ADRO Siapkan Jaminan demi Dukung Proyek Anak Usaha

PT Alamtri Resources Indonesia Tbk (ADRO) menyebutkan, transaksi afiliasi ini sebagai komitmen ekspansi sektor nonpertambangan batu bara.

oleh Tira SantiaDiterbitkan 03 Juli 2026, 10:11 WIB
Karyawan mengamati pergerakan harga saham di Profindo Sekuritas, Jakarta. (Liputan6.com/Angga Yuniar)

Liputan6.com, Jakarta - Emiten milik Garibaldi Thohir alias Boy Thohir, PT Alamtri Resources Indonesia Tbk (ADRO) menyiapkan fasilitas jaminan perusahaan (corporate guarantee) bagi anak usahanya, PT Kalimantan Aluminium Industry (KAI). Perseroan menetapkan nilai jaminan tersebut hingga maksimum US$ 100 juta atau Rp 1,79 triliun (asumsi kurs dolar AS terhadap rupiah di kisaran 17.980.

Mengutip keterbukaan informasi BEI, Jumat (3/7/2026), manajemen ADRO menjelaskan afiliasi ini bagian dari komitmen Perseroan untuk secara strategis mengembangkan sektor non-pertambangan batu bara, Perseroan terus melakukan diversifikasi usaha guna menciptakan portofolio bisnis yang lebih seimbang dan menjadi kontributor penting terhadap penciptaan nilai jangka panjang.

Dalam upaya tersebut, sejalan dengan tren global menuju keberlanjutan, Perseroan menangkap peluang di ekonomi hijau melalui transformasi bisnis, termasuk di sektor pengolahan mineral. Upaya ini bertujuan tidak hanya untuk meningkatkan daya saing, tetapi juga memberikan dampak positif bagi lingkungan dan masyarakat.

Pengembangan pengolahan mineral tersebut dilakukan oleh Perseroan, salah satunya melalui KAI sebagai perusahaan ventura bersama. KAI merupakan perusahaan yang 55,26% sahamnya dimiliki secara tidak langsung oleh Perseroan dan berfokus pada produksi ingot aluminium dari smelter aluminium yang berlokasi di kawasan industri di provinsi Kalimantan Utara.

Pada akhir tahun 2025, KAI telah memulai pengujian dan komisioning sebagian smelter aluminium dan akan meningkatkan operasional pot secara strategis untuk mencapai kapasitas produksi penuh pada tahun 2026. KAI juga berencana untuk mulai melaksanakan penjualan aluminium pada tahun 2026.

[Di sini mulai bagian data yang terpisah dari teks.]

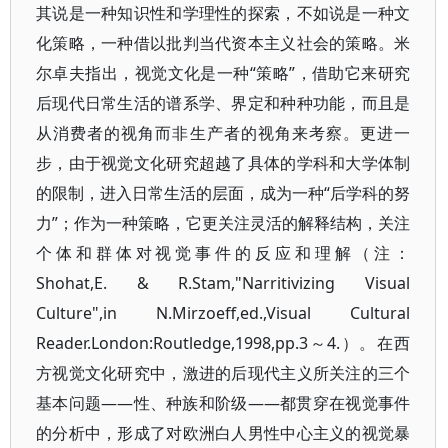
其说是一种知识性和学理性的探索，不如说是一种文
化策略，一种借以批判当代资本主义社会的策略。米
尔卓夫指出，视觉文化是一种“策略”，借助它来研究
后现代日常生活的谱系学、界定和种种功能，而且是
从消费者的视角而非生产者的视角来考察。更进一
步，由于视觉文化研究超越了具体的学科和大学体制
的限制，进入日常生活的层面，成为一种“后学科的努
力”；作为一种策略，它更关注灵活的解释结构，关注
个体和群体对视觉事件的反应和理解（注：
Shohat,E. & R.Stam,"Narritivizing Visual
Culture",in N.Mirzoeff,ed.,Visual Cultural
Reader.London:Routledge,1998,pp.3～4.）。在西
方视觉文化研究中，激进的后现代主义所关注的三个
基本问题——性、种族和阶级——都贯穿在视觉事件
的分析中，形成了对欧洲白人男性中心主义的视觉暴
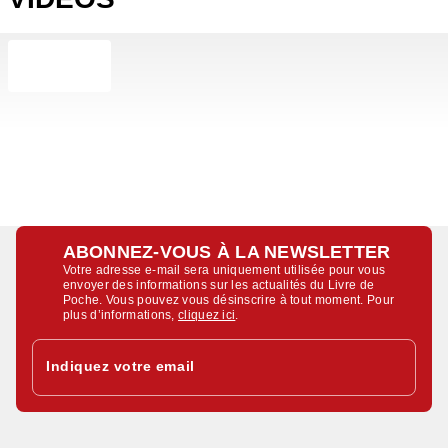
ABONNEZ-VOUS À LA NEWSLETTER
Votre adresse e-mail sera uniquement utilisée pour vous
envoyer des informations sur les actualités du Livre de
Poche. Vous pouvez vous désinscrire à tout moment. Pour
plus d’informations,
cliquez ici
.
Indiquez votre email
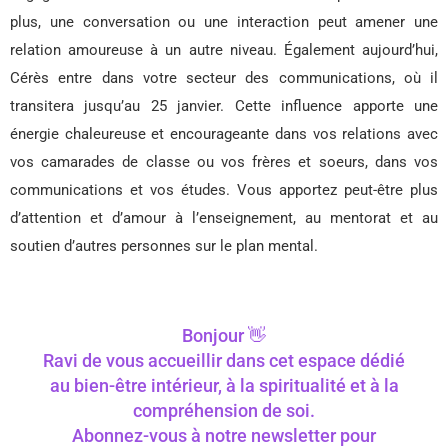
plus, une conversation ou une interaction peut amener une
relation amoureuse à un autre niveau. Également aujourd’hui,
Cérès entre dans votre secteur des communications, où il
transitera jusqu’au 25 janvier. Cette influence apporte une
énergie chaleureuse et encourageante dans vos relations avec
vos camarades de classe ou vos frères et soeurs, dans vos
communications et vos études. Vous apportez peut-être plus
d’attention et d’amour à l’enseignement, au mentorat et au
soutien d’autres personnes sur le plan mental.
Bonjour 👋
Ravi de vous accueillir dans cet espace dédié
au bien-être intérieur, à la spiritualité et à la
compréhension de soi.
Abonnez-vous à notre newsletter pour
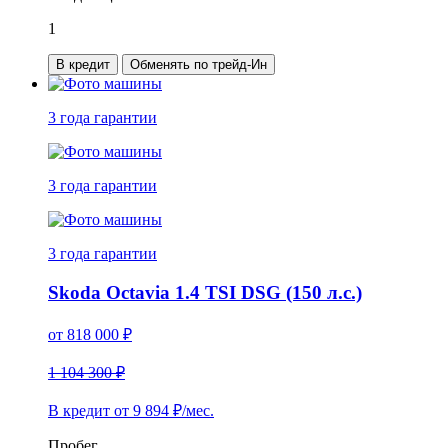
1
В кредит
Обменять по трейд-Ин
3 года
гарантии
3 года
гарантии
3 года
гарантии
Skoda Octavia 1.4 TSI DSG (150 л.с.)
от
818 000
₽
1 104 300 ₽
В кредит от
9 894
₽/мес.
Пробег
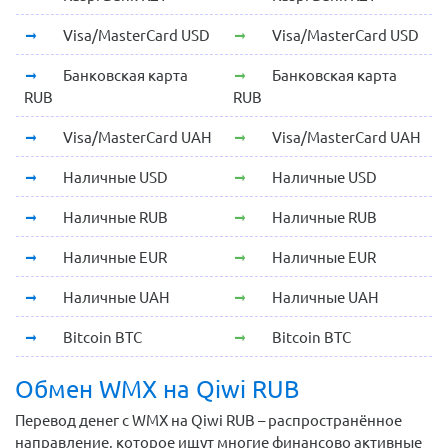
Visa/MasterCard USD
Visa/MasterCard USD
Банковская карта
Банковская карта
RUB
RUB
Visa/MasterCard UAH
Visa/MasterCard UAH
Наличные USD
Наличные USD
Наличные RUB
Наличные RUB
Наличные EUR
Наличные EUR
Наличные UAH
Наличные UAH
Bitcoin BTC
Bitcoin BTC
Обмен WMX на Qiwi RUB
Перевод денег с WMX на Qiwi RUB – распространённое
направление, которое ищут многие финансово активные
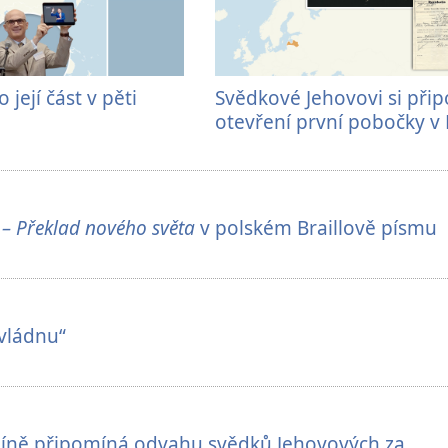
 její část v pěti
Svědkové Jehovovi si přip
otevření první pobočky v
 – Překlad nového světa
v polském Braillově písmu
zvládnu“
líně připomíná odvahu svědků Jehovových za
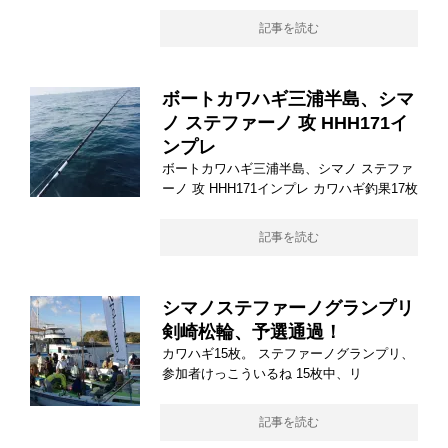
記事を読む
ボートカワハギ三浦半島、シマ
ノ ステファーノ 攻 HHH171イ
ンプレ
ボートカワハギ三浦半島、シマノ ステファ
ーノ 攻 HHH171インプレ カワハギ釣果17枚
記事を読む
シマノステファーノグランプリ
剣崎松輪、予選通過！
カワハギ15枚。 ステファーノグランプリ、
参加者けっこういるね 15枚中、リ
記事を読む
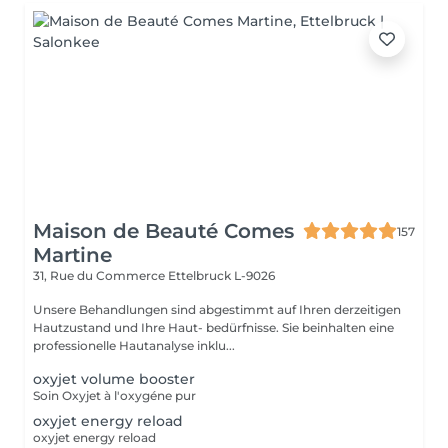
Maison de Beauté Comes
157
Martine
31, Rue du Commerce
Ettelbruck L-9026
Unsere Behandlungen sind abgestimmt auf Ihren derzeitigen
Hautzustand und Ihre Haut- bedürfnisse. Sie beinhalten eine
professionelle Hautanalyse inklu...
oxyjet volume booster
Soin Oxyjet à l'oxygéne pur
oxyjet energy reload
oxyjet energy reload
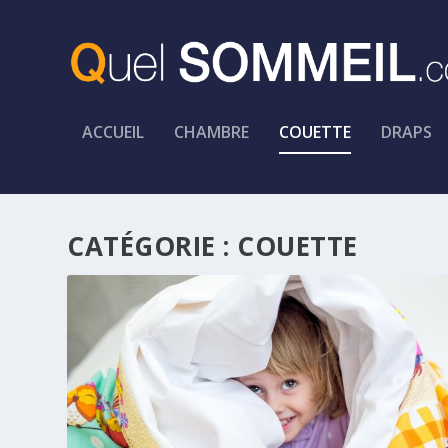
ACCUEIL
CHAMBRE
COUETTE
DRAPS
CATÉGORIE :
COUETTE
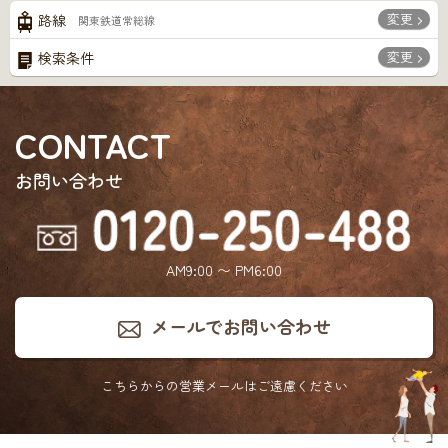
変更
路線
関東鉄道常総線
変更
検索条件
CONTACT
お問い合わせ
AM9:00 〜 PM6:00
メールでお問い合わせ
こちらからの営業メールは
ご遠慮ください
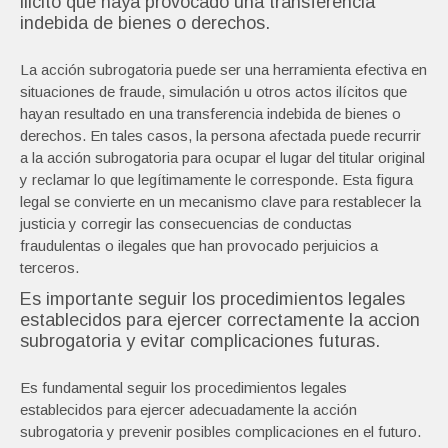
ilicito que haya provocado una transferencia
indebida de bienes o derechos.
La acción subrogatoria puede ser una herramienta efectiva en
situaciones de fraude, simulación u otros actos ilícitos que
hayan resultado en una transferencia indebida de bienes o
derechos. En tales casos, la persona afectada puede recurrir
a la acción subrogatoria para ocupar el lugar del titular original
y reclamar lo que legítimamente le corresponde. Esta figura
legal se convierte en un mecanismo clave para restablecer la
justicia y corregir las consecuencias de conductas
fraudulentas o ilegales que han provocado perjuicios a
terceros.
Es importante seguir los procedimientos legales
establecidos para ejercer correctamente la accion
subrogatoria y evitar complicaciones futuras.
Es fundamental seguir los procedimientos legales
establecidos para ejercer adecuadamente la acción
subrogatoria y prevenir posibles complicaciones en el futuro.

Sehubungan dengan hal tersebut, melalui pelaksanaan Transaksi Hedging atas sebagian volume penjualan aluminium yang akan dilakukan oleh KAI, diharapkan dapat mengurangi dampak volatilitas harga aluminium terhadap kegiatan usaha, arus kas, dan kinerja keuangan KAI, sehingga KAI dapat memperoleh kepastian yang baik dalam perencanaan usaha serta pengelolaan biaya operasionalnya, serta memberikan manfaat bagi kinerja usaha KAI sebagai entitas anak Perseroan yang pada akhirnya dapat berkontribusi positif terhadap kinerja keuangan konsolidasian Perseroan.

Transaksi Pemberian Jaminan

Ilustrasi Laporan Keuangan atau Laba Rugi. Foto: Freepik/ pch.vector

Transaksi Pemberian Jaminan merupakan Transaksi Afiliasi sebagaimana didefinisikan dalam POJK 42/2020, karena dilakukan oleh Perseroan dan KAI.

Dalam hal ini, sifat hubungan Afiliasi antara Perseroan dan KAI merupakan hubungan antara Perseroan dengan Perusahaan Terkendali yang sahamnya dimiiliki secara tidak langsung oleh Perseroan. Adapun transaksi Pemberian Jaminan ini dilakukan oleh Perseroan selaku pemegang saham tidak langsung KAI dengan kepemilikan tidak langsung sebesar 55,26% pada KAI.

Transaksi Pemberian Jaminan ini merupakan salah satu persyaratan dalam rangka pelaksanaan Transaksi Hedging oleh KAI. Transaksi telah dilakukan dengan proses dan prosedur yang memadai serta memenuhi prinsip kewajaran (arm’s length basis), sebagaimana yang berlaku dalam transaksi lain yang dilakukan dengan pihak tidak terafiliasi (independen).